Major Lazer Season 1 Review

Isaac Feldberg

Reviewed by:
On April 15, 2015
Last modified:April 16, 2015


Both as a showcase for the artist's reggae dancehall sound and as its own product, Major Lazer is a chilled-out and amped-up creation - wacky, weird as hell and also kind of wonderful.

Major Lazer Review

major lazer 1

Three episodes were provided for review purposes prior to broadcast.

There’s a scene in “Bad Seed,” the fifth episode of FXX’s riotous new ‘toon Major Lazer, part of the network’s Animation Domination lineup, when the title character is battling a giant weed boogeyman named Mr. Mary-Jane and becomes snared in his opponent’s vine-like clutches. “I’ll keep growing back, Major Lazer, you’ll never kill me!” The creature snarls. Blissed out as always, the Rastafarian soldier replies, “Why kill weed, when I can smoke weed?” Activating his lazers, Major Lazer proceeds to literally smoke Mr. Mary-Jane to death. It’s that kind of toked up madness that both characterizes Major Lazer and almost makes it beyond my mere powers of critical comprehension.

^^^^^^^^^^^^^^^^

= Work task A =
Reproduce the Major Lazer review from "Three episodes were" up to and including "of critical comprehension.", switching "Mr. Mary-Jane" to "Mr. Green".
= Work task B =
In one to three sentences, state why the Major Lazer review says the show is almost beyond the reviewer's powers of critical comprehension.
= Work task C =
Write the next part of the Major Lazer review, starting after its last sentence.

= Raw data =
^^^^^^^^^^^^^^^^

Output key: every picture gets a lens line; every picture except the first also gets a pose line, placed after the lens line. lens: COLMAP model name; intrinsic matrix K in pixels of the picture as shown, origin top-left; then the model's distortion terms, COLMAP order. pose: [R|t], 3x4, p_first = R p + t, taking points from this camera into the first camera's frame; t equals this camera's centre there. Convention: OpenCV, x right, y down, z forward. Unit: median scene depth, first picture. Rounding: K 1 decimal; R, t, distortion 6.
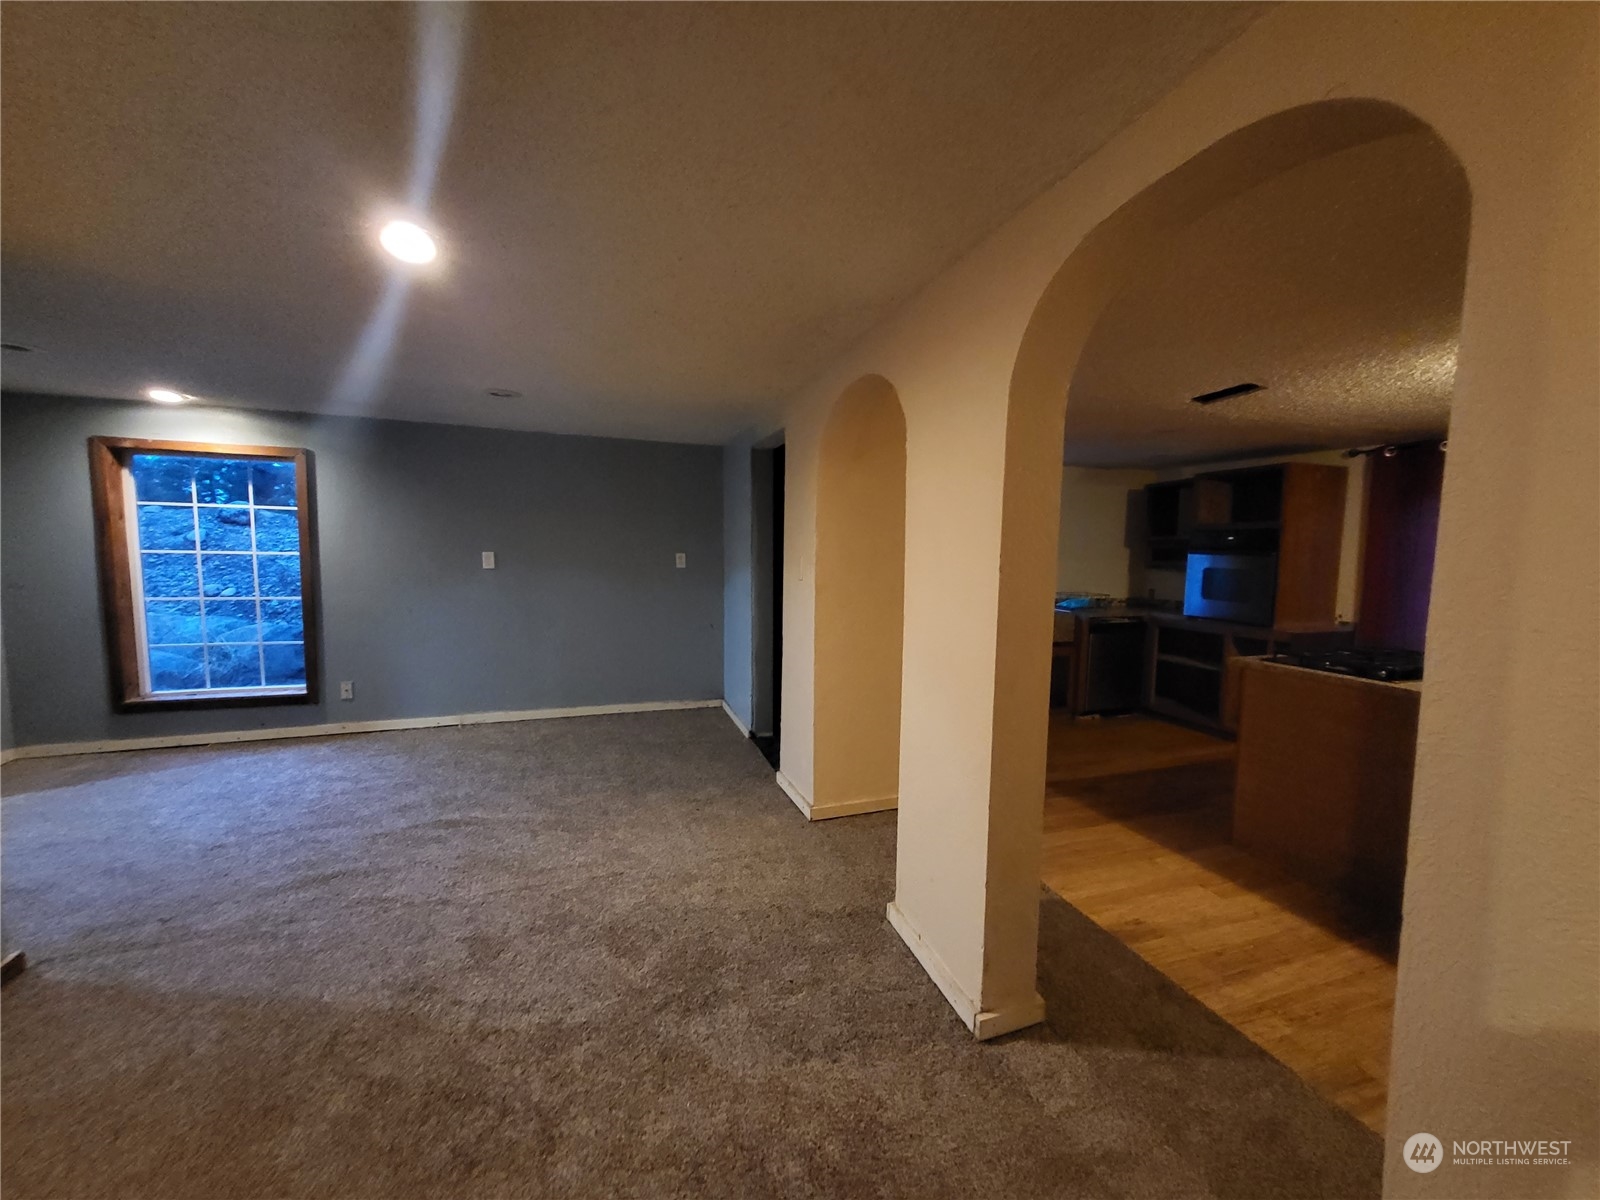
lens RADIAL K [[628.9, 0, 812.8], [0, 628.9, 607.6], [0, 0, 1]] dist [0.007062, -0.000305]
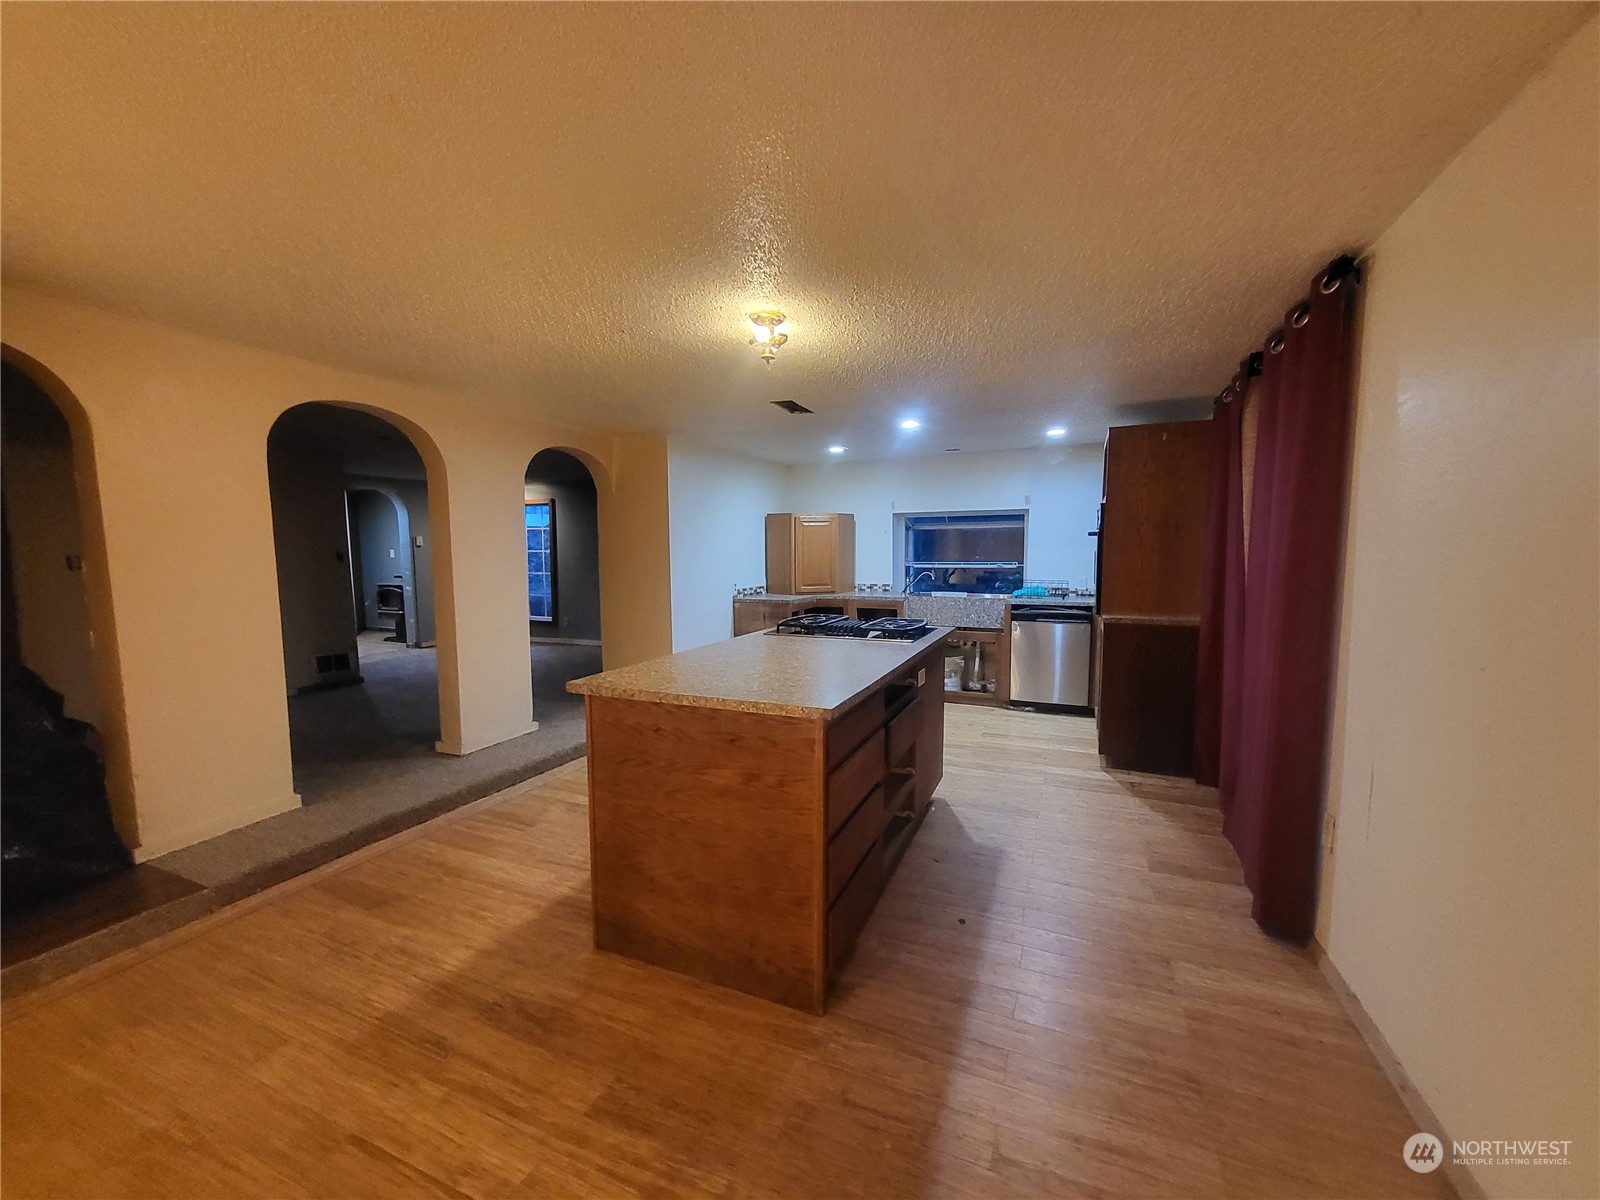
lens RADIAL K [[628.9, 0, 812.8], [0, 628.9, 607.6], [0, 0, 1]] dist [0.007062, -0.000305]
pose [[0.741352, 0.045404, -0.669579, 1.507088], [-0.045281, 0.998819, 0.017594, 0.026136], [0.669587, 0.017276, 0.742533, 0.101209]]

^^^^^^^^^^^^^^^^

= Answer space A =
Three episodes were provided for review purposes prior to broadcast.

There’s a scene in “Bad Seed,” the fifth episode of FXX’s riotous new ‘toon Major Lazer, part of the network’s Animation Domination lineup, when the title character is battling a giant weed boogeyman named Mr. Green and becomes snared in his opponent’s vine-like clutches. “I’ll keep growing back, Major Lazer, you’ll never kill me!” The creature snarls. Blissed out as always, the Rastafarian soldier replies, “Why kill weed, when I can smoke weed?” Activating his lazers, Major Lazer proceeds to literally smoke Mr. Green to death. It’s that kind of toked up madness that both characterizes Major Lazer and almost makes it beyond my mere powers of critical comprehension.

= Answer space B =
The show is characterized by toked-up madness. An example is the "Bad Seed" scene where Major Lazer asks, "Why kill weed, when I can smoke weed?" and then uses his lazers to literally smoke Mr. Mary-Jane to death.

= Answer space C =
You see, I could tell you that the insanity of Major Lazer is based around the eponymous, ganja-loving superhero in a futuristic, dystopian Jamaica, fighting to protect the free-living people of his nation from decidedly un-groovy bureaucratic supervillains President Whitewall and General Rubbish. Or that he’s joined in this quest by the comely teen Penny and a curious little tech whiz named BLKMRKT (don’t question it), for both of whom a world populated with vampiric spring breakers, supervillains jacked up on cough syrup and moments of comically horrendous violence is the norm. Or that the entire series is an incredibly weird and wildly entertaining showcase for the reggae dancehall beats of the actual band Major Lazer (a collaborative musical project by American DJ Diplo).

But none of that would really communicate the gleeful, bohemian craziness of Major Lazer, which is what most makes it worth watching. In the three, approximately 10-minute episodes that were provided for review, the show nimbly leaps between a trio of entirely self-supporting, batshit-crazy plotlines connected most by the series’ cheekily good vibes and absolutely limitless ability for innovation.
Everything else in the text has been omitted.